++++ Text excerpt

I want to use STL with the current program I'm working on and the vendor doesn't support what I feel is a reasonable STL, working is not my idea of reasonable. I have been unable to find a C++ Standard or an STL standard that is not just an API that leaves me wondering if my interpretation is correct or if the vendor interpretation is correct. I've already spent a great deal of time at SGI's site. Any reccomendations? Also, is there any document that's not an API that would be considered the standard?
The draft of the current C++0x standard is available from this page and the official homepage of the C++ standards committee is here.
Information on where to get the current standard document:
Where do I find the current C or C++ standard documents?
Other responses in that question have information on downloads of various drafts of the standards which can be obtained free (the actual ratified standards cannot be obtained free).
The Standard is available as a PDF for ANSI.org. ($18 last time I checked, downloadable).

++++++++
++++ Material provided

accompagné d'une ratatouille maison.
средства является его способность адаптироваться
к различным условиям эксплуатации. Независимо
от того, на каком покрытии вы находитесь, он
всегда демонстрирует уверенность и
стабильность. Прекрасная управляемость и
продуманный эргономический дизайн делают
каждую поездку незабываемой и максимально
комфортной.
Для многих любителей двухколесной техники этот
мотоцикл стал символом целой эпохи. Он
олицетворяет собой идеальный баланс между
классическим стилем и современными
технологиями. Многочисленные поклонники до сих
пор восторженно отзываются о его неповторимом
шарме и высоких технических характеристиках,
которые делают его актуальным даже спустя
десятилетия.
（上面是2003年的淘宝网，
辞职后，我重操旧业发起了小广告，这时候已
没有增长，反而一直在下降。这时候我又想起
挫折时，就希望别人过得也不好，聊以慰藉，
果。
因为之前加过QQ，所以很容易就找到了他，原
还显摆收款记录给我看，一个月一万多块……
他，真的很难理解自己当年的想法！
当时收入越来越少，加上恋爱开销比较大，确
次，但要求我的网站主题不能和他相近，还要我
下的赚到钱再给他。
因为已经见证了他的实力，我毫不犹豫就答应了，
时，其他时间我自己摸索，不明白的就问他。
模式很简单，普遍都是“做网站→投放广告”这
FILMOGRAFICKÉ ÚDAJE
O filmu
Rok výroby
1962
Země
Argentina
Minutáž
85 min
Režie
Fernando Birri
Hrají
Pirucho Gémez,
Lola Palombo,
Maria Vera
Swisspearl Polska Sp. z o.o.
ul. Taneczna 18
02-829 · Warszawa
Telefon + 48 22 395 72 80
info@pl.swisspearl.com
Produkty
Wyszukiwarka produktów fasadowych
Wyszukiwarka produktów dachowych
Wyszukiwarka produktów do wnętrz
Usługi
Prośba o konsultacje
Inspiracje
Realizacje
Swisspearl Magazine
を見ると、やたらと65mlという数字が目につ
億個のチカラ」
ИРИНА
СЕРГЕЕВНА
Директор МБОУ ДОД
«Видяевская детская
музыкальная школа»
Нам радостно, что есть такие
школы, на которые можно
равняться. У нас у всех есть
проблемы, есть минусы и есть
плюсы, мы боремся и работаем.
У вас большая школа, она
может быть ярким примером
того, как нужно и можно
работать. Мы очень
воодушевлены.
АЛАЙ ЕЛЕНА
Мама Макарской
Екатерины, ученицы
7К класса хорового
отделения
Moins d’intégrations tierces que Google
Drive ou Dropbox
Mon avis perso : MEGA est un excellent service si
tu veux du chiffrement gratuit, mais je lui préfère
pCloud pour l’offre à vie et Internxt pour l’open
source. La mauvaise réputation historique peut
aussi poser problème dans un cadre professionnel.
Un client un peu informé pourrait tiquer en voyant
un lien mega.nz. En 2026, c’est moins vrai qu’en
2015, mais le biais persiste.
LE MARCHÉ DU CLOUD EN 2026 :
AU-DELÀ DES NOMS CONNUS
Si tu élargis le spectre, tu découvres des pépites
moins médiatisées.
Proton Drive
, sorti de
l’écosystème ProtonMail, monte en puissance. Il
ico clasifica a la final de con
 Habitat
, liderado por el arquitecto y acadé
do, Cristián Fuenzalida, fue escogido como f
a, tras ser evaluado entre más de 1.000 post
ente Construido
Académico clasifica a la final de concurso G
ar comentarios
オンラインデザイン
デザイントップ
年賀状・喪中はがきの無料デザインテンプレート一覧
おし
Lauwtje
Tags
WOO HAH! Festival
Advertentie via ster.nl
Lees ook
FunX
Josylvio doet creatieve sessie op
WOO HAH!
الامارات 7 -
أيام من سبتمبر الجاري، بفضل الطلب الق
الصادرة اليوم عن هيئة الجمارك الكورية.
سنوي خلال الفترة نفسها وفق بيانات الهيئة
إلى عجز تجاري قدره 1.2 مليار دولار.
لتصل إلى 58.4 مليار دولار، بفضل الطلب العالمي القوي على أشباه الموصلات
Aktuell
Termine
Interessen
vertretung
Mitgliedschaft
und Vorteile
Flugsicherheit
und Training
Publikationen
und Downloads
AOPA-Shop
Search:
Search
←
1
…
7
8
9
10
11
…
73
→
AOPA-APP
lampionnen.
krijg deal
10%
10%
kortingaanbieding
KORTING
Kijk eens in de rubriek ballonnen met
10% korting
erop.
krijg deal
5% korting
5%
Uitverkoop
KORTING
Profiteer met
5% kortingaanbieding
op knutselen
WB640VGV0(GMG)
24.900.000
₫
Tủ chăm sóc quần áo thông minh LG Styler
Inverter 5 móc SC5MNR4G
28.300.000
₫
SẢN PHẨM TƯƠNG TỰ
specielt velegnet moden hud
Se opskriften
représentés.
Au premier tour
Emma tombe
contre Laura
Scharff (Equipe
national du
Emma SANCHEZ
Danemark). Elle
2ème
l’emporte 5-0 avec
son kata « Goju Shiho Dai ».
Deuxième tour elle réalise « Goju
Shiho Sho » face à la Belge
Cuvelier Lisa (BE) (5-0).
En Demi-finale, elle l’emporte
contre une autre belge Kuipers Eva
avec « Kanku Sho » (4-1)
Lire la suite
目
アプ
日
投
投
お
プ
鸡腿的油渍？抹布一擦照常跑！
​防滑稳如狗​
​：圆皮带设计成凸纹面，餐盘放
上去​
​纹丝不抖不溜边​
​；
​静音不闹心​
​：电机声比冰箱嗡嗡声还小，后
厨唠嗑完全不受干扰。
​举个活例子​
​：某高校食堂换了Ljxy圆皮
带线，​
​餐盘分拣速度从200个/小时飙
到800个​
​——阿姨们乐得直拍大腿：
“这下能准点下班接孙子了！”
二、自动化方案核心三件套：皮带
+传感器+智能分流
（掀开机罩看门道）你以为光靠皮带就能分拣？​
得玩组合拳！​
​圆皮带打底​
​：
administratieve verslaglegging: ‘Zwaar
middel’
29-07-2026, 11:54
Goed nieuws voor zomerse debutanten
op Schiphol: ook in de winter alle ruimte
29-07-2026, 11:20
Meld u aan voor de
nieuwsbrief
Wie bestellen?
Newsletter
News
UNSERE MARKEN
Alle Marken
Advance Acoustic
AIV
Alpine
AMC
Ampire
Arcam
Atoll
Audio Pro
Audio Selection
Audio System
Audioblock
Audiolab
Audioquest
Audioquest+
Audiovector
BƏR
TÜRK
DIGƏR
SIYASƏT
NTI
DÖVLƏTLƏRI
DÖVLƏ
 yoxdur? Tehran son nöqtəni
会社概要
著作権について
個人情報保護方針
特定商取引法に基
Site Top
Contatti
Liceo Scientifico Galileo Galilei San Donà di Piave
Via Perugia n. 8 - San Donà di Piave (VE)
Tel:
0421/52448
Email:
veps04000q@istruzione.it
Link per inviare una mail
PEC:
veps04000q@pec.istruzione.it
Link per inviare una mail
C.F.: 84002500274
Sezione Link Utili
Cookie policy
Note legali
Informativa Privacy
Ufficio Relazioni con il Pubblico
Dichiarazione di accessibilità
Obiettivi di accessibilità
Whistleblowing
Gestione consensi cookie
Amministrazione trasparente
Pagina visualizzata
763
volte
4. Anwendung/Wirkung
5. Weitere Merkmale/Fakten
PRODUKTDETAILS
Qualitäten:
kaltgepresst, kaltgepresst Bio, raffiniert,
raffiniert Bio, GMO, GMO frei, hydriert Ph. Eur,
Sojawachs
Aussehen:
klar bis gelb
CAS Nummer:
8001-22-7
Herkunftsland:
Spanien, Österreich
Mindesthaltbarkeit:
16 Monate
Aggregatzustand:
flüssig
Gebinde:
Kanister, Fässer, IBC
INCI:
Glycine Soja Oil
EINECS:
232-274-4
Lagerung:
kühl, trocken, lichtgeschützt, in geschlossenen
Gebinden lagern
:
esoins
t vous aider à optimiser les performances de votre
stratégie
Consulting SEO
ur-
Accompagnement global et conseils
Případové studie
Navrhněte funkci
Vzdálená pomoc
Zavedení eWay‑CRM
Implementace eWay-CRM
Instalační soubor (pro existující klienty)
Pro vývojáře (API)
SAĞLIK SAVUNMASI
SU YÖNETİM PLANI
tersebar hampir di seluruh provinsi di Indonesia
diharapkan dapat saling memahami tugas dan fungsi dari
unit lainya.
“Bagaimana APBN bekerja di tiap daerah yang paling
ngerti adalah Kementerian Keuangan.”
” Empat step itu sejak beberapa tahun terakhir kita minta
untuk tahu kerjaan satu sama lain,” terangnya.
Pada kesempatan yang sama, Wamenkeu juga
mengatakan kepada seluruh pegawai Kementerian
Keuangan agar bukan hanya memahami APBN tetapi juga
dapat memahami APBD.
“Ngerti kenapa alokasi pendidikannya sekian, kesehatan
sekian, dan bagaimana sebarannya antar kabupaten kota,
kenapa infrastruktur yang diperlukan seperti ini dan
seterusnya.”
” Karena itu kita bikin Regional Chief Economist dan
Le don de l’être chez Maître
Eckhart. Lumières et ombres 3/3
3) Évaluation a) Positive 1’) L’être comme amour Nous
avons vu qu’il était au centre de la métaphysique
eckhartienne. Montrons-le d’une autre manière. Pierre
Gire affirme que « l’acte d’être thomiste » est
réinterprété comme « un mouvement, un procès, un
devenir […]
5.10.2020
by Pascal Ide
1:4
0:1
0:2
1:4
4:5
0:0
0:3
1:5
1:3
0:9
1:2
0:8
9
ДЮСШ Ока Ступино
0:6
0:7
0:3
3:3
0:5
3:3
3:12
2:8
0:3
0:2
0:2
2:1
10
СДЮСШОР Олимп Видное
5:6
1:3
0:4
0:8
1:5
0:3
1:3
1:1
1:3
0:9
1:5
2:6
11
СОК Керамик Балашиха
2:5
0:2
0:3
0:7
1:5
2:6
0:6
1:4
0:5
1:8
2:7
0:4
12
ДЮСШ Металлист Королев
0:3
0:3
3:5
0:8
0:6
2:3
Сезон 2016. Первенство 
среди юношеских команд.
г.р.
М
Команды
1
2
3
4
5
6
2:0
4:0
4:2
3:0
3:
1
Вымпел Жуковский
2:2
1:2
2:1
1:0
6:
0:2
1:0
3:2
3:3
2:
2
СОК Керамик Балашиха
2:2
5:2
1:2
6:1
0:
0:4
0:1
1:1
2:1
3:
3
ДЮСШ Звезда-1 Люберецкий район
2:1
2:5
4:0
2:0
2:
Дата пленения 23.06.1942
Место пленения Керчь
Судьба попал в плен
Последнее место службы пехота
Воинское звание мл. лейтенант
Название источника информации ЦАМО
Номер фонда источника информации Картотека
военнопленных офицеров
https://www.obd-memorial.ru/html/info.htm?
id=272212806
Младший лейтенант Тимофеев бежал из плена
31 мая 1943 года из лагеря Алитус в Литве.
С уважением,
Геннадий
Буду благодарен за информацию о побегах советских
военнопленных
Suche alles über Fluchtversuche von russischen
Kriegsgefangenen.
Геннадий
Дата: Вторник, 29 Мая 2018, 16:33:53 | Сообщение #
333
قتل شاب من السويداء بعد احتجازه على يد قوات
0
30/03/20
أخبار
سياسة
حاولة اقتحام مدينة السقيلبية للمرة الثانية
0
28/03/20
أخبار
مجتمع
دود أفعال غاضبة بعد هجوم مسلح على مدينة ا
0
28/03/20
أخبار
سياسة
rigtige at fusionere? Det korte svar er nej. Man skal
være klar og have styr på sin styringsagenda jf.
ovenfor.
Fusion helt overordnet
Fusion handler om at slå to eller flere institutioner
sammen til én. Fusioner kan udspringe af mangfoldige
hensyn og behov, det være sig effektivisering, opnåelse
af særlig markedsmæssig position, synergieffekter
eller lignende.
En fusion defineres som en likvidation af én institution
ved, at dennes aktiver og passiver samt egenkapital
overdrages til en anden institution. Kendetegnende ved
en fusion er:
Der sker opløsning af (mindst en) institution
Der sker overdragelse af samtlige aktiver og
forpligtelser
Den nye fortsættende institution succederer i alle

++++++++

* Task details: Reproduce verbatim the part of the discussion about finding the C++ standard, starting at "The draft of" and ending at "I checked, downloadable).".

* Response to the exercise:
The draft of the current C++0x standard is available from this page and the official homepage of the C++ standards committee is here.
Information on where to get the current standard document:
Where do I find the current C or C++ standard documents?
Other responses in that question have information on downloads of various drafts of the standards which can be obtained free (the actual ratified standards cannot be obtained free).
The Standard is available as a PDF for ANSI.org. ($18 last time I checked, downloadable).